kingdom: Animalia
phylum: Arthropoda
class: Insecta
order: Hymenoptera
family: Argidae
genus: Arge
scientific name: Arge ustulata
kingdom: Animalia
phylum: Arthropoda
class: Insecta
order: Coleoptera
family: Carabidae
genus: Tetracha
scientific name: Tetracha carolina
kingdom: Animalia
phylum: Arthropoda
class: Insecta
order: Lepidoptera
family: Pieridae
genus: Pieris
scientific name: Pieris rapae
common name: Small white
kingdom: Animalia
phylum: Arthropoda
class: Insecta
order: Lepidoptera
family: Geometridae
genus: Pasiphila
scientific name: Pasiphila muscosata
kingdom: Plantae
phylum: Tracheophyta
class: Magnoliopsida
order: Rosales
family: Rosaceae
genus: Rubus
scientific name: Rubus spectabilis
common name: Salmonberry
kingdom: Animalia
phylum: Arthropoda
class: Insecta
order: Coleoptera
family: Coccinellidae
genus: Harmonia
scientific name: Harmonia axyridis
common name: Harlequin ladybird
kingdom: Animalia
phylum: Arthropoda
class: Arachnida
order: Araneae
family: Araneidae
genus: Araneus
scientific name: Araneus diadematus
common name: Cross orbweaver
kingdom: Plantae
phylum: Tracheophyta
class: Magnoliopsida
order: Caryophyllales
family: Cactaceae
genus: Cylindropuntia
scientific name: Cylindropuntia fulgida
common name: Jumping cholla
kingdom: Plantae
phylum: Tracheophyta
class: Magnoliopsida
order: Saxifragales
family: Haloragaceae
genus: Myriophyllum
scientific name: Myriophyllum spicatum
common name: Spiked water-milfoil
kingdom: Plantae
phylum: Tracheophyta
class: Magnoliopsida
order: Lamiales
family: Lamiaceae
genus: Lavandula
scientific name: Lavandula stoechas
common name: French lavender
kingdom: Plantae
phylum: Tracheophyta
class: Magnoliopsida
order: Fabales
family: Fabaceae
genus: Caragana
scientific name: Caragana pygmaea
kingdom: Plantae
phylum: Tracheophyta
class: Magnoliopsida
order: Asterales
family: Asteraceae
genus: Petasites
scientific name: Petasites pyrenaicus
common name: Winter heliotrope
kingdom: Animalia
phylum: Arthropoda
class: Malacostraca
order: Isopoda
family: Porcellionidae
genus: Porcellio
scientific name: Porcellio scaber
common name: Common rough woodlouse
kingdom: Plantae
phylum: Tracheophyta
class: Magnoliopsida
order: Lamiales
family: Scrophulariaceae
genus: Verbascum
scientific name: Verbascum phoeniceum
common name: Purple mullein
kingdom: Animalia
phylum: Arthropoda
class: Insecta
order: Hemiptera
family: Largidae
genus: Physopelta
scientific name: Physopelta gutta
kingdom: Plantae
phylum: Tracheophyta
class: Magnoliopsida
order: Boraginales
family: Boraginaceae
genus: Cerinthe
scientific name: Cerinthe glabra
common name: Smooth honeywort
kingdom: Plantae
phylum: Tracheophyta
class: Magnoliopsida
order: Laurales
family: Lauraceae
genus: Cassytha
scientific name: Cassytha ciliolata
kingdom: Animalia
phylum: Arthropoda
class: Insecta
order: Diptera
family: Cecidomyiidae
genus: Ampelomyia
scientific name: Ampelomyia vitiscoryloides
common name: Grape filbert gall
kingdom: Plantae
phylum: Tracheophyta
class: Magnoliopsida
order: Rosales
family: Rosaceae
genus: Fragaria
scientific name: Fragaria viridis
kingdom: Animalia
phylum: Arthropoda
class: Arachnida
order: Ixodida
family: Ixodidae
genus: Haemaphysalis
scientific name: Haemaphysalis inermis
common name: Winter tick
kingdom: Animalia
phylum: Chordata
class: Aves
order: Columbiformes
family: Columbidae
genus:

_Prompt:_
Copy the lines from the line containing "genus: Pasiphila" to the line containing "common name: Harlequin ladybird", including both.

_Result of this task:_
genus: Pasiphila
scientific name: Pasiphila muscosata
kingdom: Plantae
phylum: Tracheophyta
class: Magnoliopsida
order: Rosales
family: Rosaceae
genus: Rubus
scientific name: Rubus spectabilis
common name: Salmonberry
kingdom: Animalia
phylum: Arthropoda
class: Insecta
order: Coleoptera
family: Coccinellidae
genus: Harmonia
scientific name: Harmonia axyridis
common name: Harlequin ladybird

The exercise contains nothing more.